++++ Текст

Заблудившийся трамвай
Шел я по улице незнакомой
И вдруг услышал вороний грай,
И звоны лютни, и дальние громы,
Передо мною летел трамвай.
Как я вскочил на его подножку,
Было загадкою для меня,
В воздухе огненную дорожку
Он оставлял и при свете дня.
Мчался он бурей темной, крылатой,
Он заблудился в бездне времен…
Остановите, вагоновожатый,
Остановите сейчас вагон.
Поздно. Уж мы обогнули стену,
Мы проскочили сквозь рощу пальм,
Через Неву, через Нил и Сену
Мы прогремели по трем мостам.
И, промелькнув у оконной рамы,
Бросил нам вслед пытливый взгляд
Нищий старик, — конечно тот самый,
Что умер в Бейруте год назад.
Где я? Так томно и так тревожно
Сердце мое стучит в ответ:
Видишь вокзал, на котором можно
В Индию Духа купить билет?
Вывеска… кровью налитые буквы
Гласят — зеленная, — знаю, тут
Вместо капусты и вместо брюквы
Мертвые головы продают.
В красной рубашке, с лицом, как вымя,
Голову срезал палач и мне,
Она лежала вместе с другими
Здесь, в ящике скользком, на самом дне.
А в переулке забор дощатый,
Дом в три окна и серый газон…
Остановите, вагоновожатый,
Остановите сейчас вагон!
Машенька, ты здесь жила и пела,
Мне, жениху, ковер ткала,
Где же теперь твой голос и тело,
Может ли быть, что ты умерла!
Как ты стонала в своей светлице,
Я же с напудренною косой
Шел представляться Императрице
И не увиделся вновь с тобой.
Понял теперь я: наша свобода
Только оттуда бьющий свет,
Люди и тени стоят у входа
В зоологический сад планет.

++++++++

[Задания]
**1.** Перепишите из стихотворения о трамвае строки, начиная со слов «Машенька, ты здесь» и продолжая до слов «вновь с тобой.» включительно.
**2.** Через какие реки, согласно стихотворению о трамвае, прогремел трамвай?

++++ Исходные данные

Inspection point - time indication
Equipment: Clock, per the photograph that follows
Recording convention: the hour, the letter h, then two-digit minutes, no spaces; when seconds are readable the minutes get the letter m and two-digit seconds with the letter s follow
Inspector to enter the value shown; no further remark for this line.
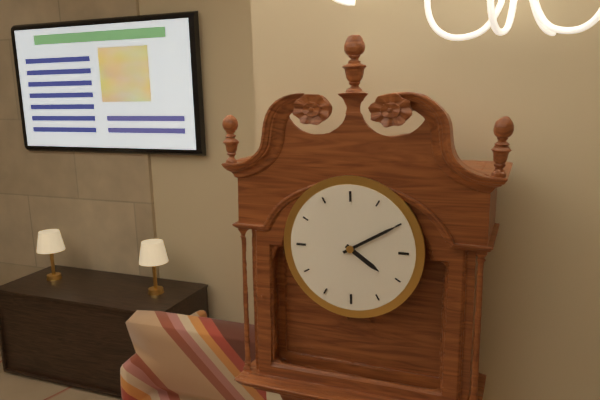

++++++++

[Ответы]
**1.**
Машенька, ты здесь жила и пела,
Мне, жениху, ковер ткала,
Где же теперь твой голос и тело,
Может ли быть, что ты умерла!
Как ты стонала в своей светлице,
Я же с напудренною косой
Шел представляться Императрице
И не увиделся вновь с тобой.

**2.** Трамвай прогремел через Неву, Нил и Сену.